Sandra Gliss addresses a crowd Friday evening at a vigil for her slain daughter, Tamara Gliss. (Clarence Williams/The Washington Post)

Whether she clapped along to a church choir, planned a Shaw community picnic to honor a fallen D.C. firefighter or took time to spoil her 12-year-old son, Tamara Gliss spent her days simply enjoying life and whatever the world had to offer.

“She would celebrate everything, every day,” the son, DeVontae Gliss, said in an interview. “She loved everybody.”

Now her only child and his three uncles and grandmother are mourning Gliss’s death. Gunfire killed the 31-year-old outside her apartment building on Sixth Street NW on the night of Memorial Day.

On Friday evening, more than 200 people packed the Kennedy Recreation Center basketball court, across the street from where Gliss was shot, for a candlelight vigil to support her family and remember her.

Her mother, Sandra Gliss, stood at the center of the gathering. Through a megaphone, she told the crowd that her only daughter, the eldest of four children, had gone on to a higher place because she had spent her life with deep faith in God and regularly attending church. Faith, Sandra Gliss said, will support the family as it plans the funeral, to be held next weekend.

“Everybody says, ‘How can you be so strong?’ I trust in God,” Gliss said. “My daughter left here saved. Not one person can say anything bad about my child.”

Still, Sandra Gliss had more earthly concerns. She delivered a forceful plea to the community not to retaliate but, rather, to help detectives to solve the crime.

“This violence has to stop. I would never thought it would be my child,” Gliss said. “I’m asking you as Tamara’s mother: Let the detectives handle this. I’m begging y’all: Let the police handle this.

“That’s my firstborn, that’s my daughter. That thing of ‘no snitching’ — see something, say something. . . . It’s not snitching.”

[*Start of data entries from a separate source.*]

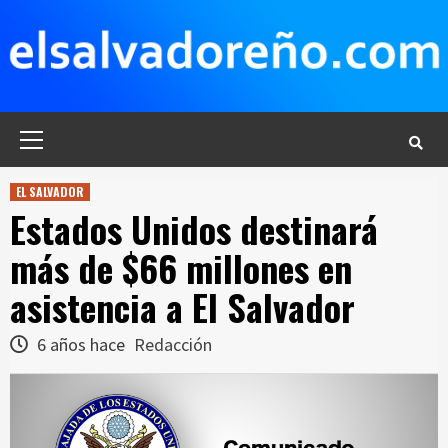
Saltar
al
contenido
Menú
principal
EL SALVADOR
Estados Unidos destinará
más de $66 millones en
asistencia a El Salvador
6 años hace
Redacción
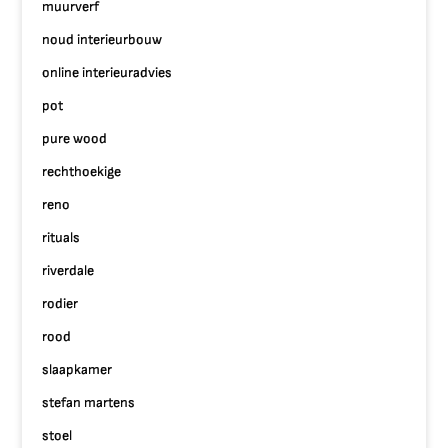
muurverf
noud interieurbouw
online interieuradvies
pot
pure wood
rechthoekige
reno
rituals
riverdale
rodier
rood
slaapkamer
stefan martens
stoel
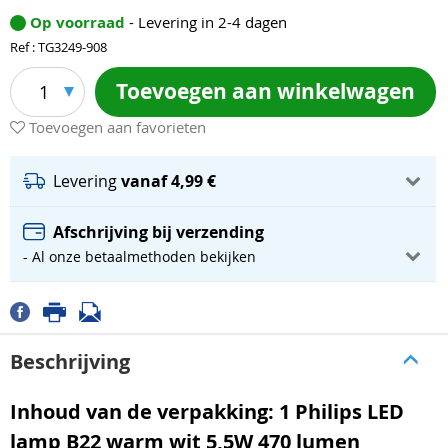
Op voorraad
- Levering in 2-4 dagen
Ref : TG3249-908
Toevoegen aan winkelwagen
1
Toevoegen aan favorieten
Levering
vanaf 4,99 €
Afschrijving bij verzending
- Al onze betaalmethoden bekijken
Beschrijving
Inhoud van de verpakking: 1 Philips LED
lamp B22 warm wit 5,5W 470 lumen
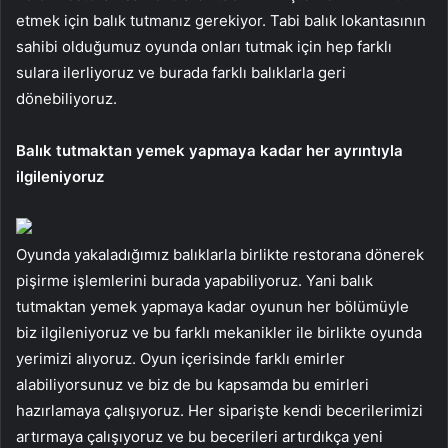
etmek için balık tutmanız gerekiyor. Tabi balık lokantasının
sahibi olduğumuz oyunda onları tutmak için hep farklı
sulara ilerliyoruz ve burada farklı balıklarla geri
dönebiliyoruz.
Balık tutmaktan yemek yapmaya kadar her ayrıntıyla
ilgileniyoruz
Oyunda yakaladığımız balıklarla birlikte restorana dönerek
pişirme işlemlerini burada yapabiliyoruz. Yani balık
tutmaktan yemek yapmaya kadar oyunun her bölümüyle
biz ilgileniyoruz ve bu farklı mekanikler ile birlikte oyunda
yerimizi alıyoruz. Oyun içerisinde farklı emirler
alabiliyorsunuz ve biz de bu kapsamda bu emirleri
hazırlamaya çalışıyoruz. Her siparişte kendi becerilerimizi
artırmaya çalışıyoruz ve bu becerileri artırdıkça yeni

Police have not said anything publicly about a motive in the slaying or identified a possible assailant. But they are looking for a “person of interest” who was spotted riding away from the scene Monday night on a motorized dirt bike.

The killing happened amid an outburst of deadly violence across the District that claimed six lives in six days. The victims include a community news reporter who police said was waiting for a bus when she was shot by someone aiming at another person; and a motorist killed when a passenger opened fire from another vehicle on the Anacostia Freeway. The killings bring the District’s homicide count to 50, up from 45 at this time last year.

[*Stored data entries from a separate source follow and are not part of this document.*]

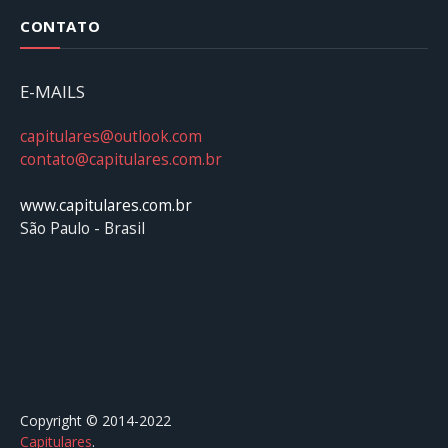
CONTATO
E-MAILS
capitulares@outlook.com
contato@capitulares.com.br
www.capitulares.com.br
São Paulo - Brasil
Copyright © 2014-2022
Capitulares
.⠀⠀⠀⠀⠀⠀⠀⠀⠀⠀⠀⠀⠀⠀⠀⠀⠀⠀⠀⠀⠀⠀⠀⠀⠀⠀⠀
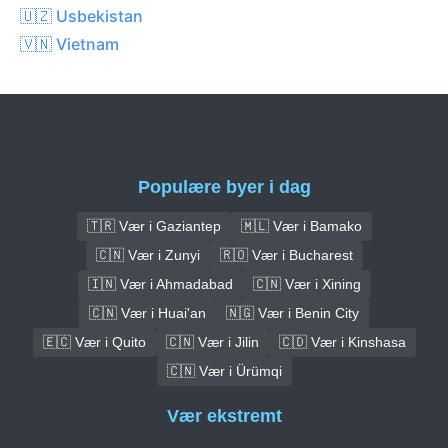
🇺🇿 Usbekistan
🇻🇳 Vietnam
Populære byer i dag
🇹🇷 Vær i Gaziantep
🇲🇱 Vær i Bamako
🇨🇳 Vær i Zunyi
🇷🇴 Vær i Bucharest
🇮🇳 Vær i Ahmadabad
🇨🇳 Vær i Xining
🇨🇳 Vær i Huai'an
🇳🇬 Vær i Benin City
🇪🇨 Vær i Quito
🇨🇳 Vær i Jilin
🇨🇩 Vær i Kinshasa
🇨🇳 Vær i Ürümqi
Vær ekstremt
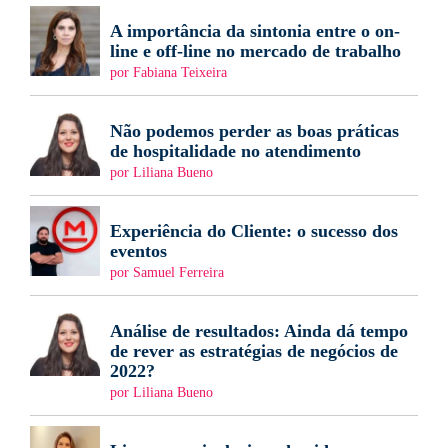
A importância da sintonia entre o on-
line e off-line no mercado de trabalho
por Fabiana Teixeira
Não podemos perder as boas práticas
de hospitalidade no atendimento
por Liliana Bueno
Experiência do Cliente: o sucesso dos
eventos
por Samuel Ferreira
Análise de resultados: Ainda dá tempo
de rever as estratégias de negócios de
2022?
por Liliana Bueno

At Friday night’s vigil, Gliss’s pastor, Bishop Melvin G. Brown of Greater New Hope Baptist Church, acknowledged national attention on police use of deadly force. But he urged mourners to address dangers closer to home.

“Can we be real tonight?” Brown said. “Most of the violence, most of the killing comes from us killing other folk. Young black folk killing other young black folk. And it has to stop. It has to stop. It has to stop.”

At time of her death, Gliss was between jobs. She had worked for D.C. Public Schools as a behavior technician and as a supervisor for a food-service vendor, Sandra Gliss said. She was remembered as a true friend to many and someone who gave even to strangers.

A few weeks ago, when D.C. fire Lt. Kevin McRae died after fighting a high-rise blaze near her home, the lifelong Shaw resident called fire officials to offer a community cookout in his honor. She did not ask for a penny, a balloon or any other kind of donation, her family said.

Viola Bradford, an associate minister at New Bethel Baptist Church in Shaw, said she looked after Gliss and her brothers Ronald and Malik during an after-school program at New Bethel when they were children. Bradford remembered Gliss as a young lady with “a lot of mouth but a good heart” who fiercely looked after her younger brothers and respected discipline at home.

“Our community is at stake here,” Bradford said as she took a turn with the bullhorn at Kennedy Recreation Center. She urged those on the basketball court to hold hands and pray.

Some sobbed deeply. Others mumbled prayers for healing. Many stared blankly.

One mourner — DeVontae — felt the loss the most. The sixth-grader’s tears started as a trickle, then flowed in a stream as family members dabbed tissues under his eyes and hugged him tightly.

His grandmother said he has had rough moments and expects that that will continue as she becomes his caregiver. Still, after the vigil, the young man with long dreadlocks could smile broadly as he told a reporter about his mother.

She cheered at every football or basketball game. She supported him every time he sang at church. Almost everywhere she went, he went.

She was a stickler for homework and doled out punishment for incomplete assignments. Yet whenever there was enough money to pay the family’s bills, DeVontae would get whatever he wanted that his mother could afford, especially new shoes, especially the newest Jordans.

“She was an awesome mom,” DeVontae said.

Peter Hermann contributed to this report.